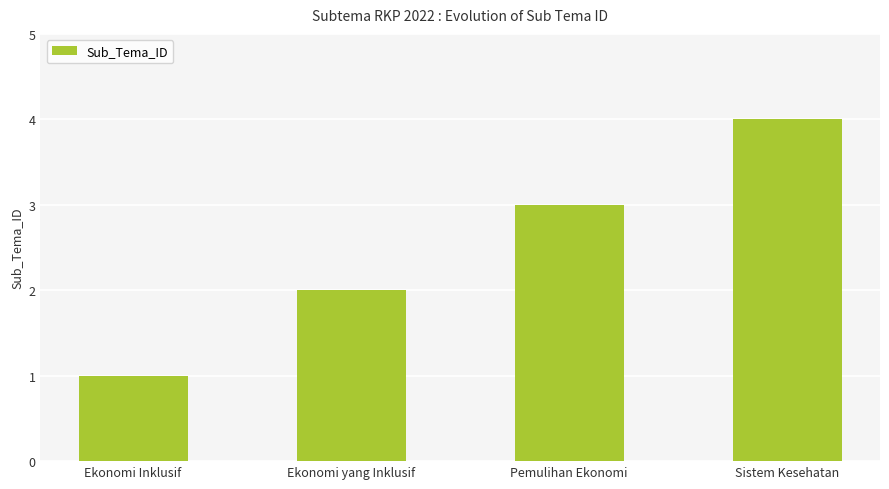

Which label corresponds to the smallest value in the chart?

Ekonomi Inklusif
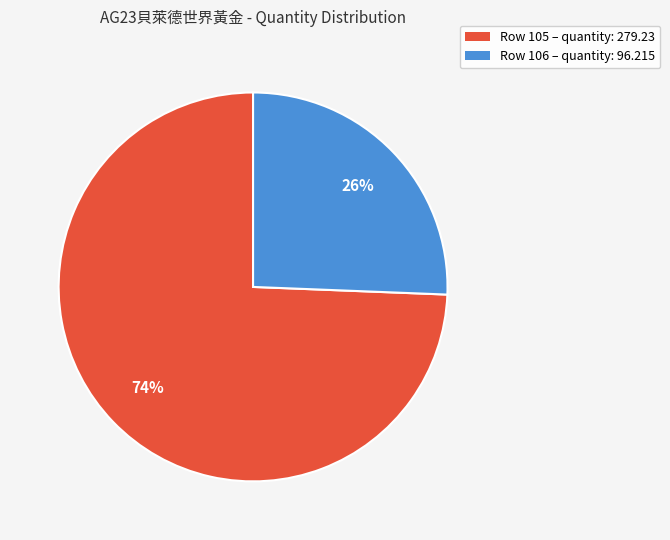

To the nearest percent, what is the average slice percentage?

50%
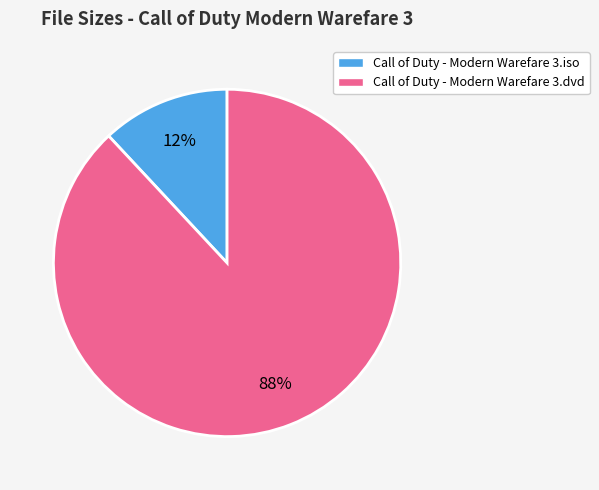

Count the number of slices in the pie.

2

== WHAT IS NEEDED ==
Please quote the data word for word, starting at the line that contains "To the nearest" and ending with the last line of the data, leaving out the pictures.

== FINISHED EXERCISE ==
To the nearest percent, what is the average slice percentage?

50%

Count the number of slices in the pie.

2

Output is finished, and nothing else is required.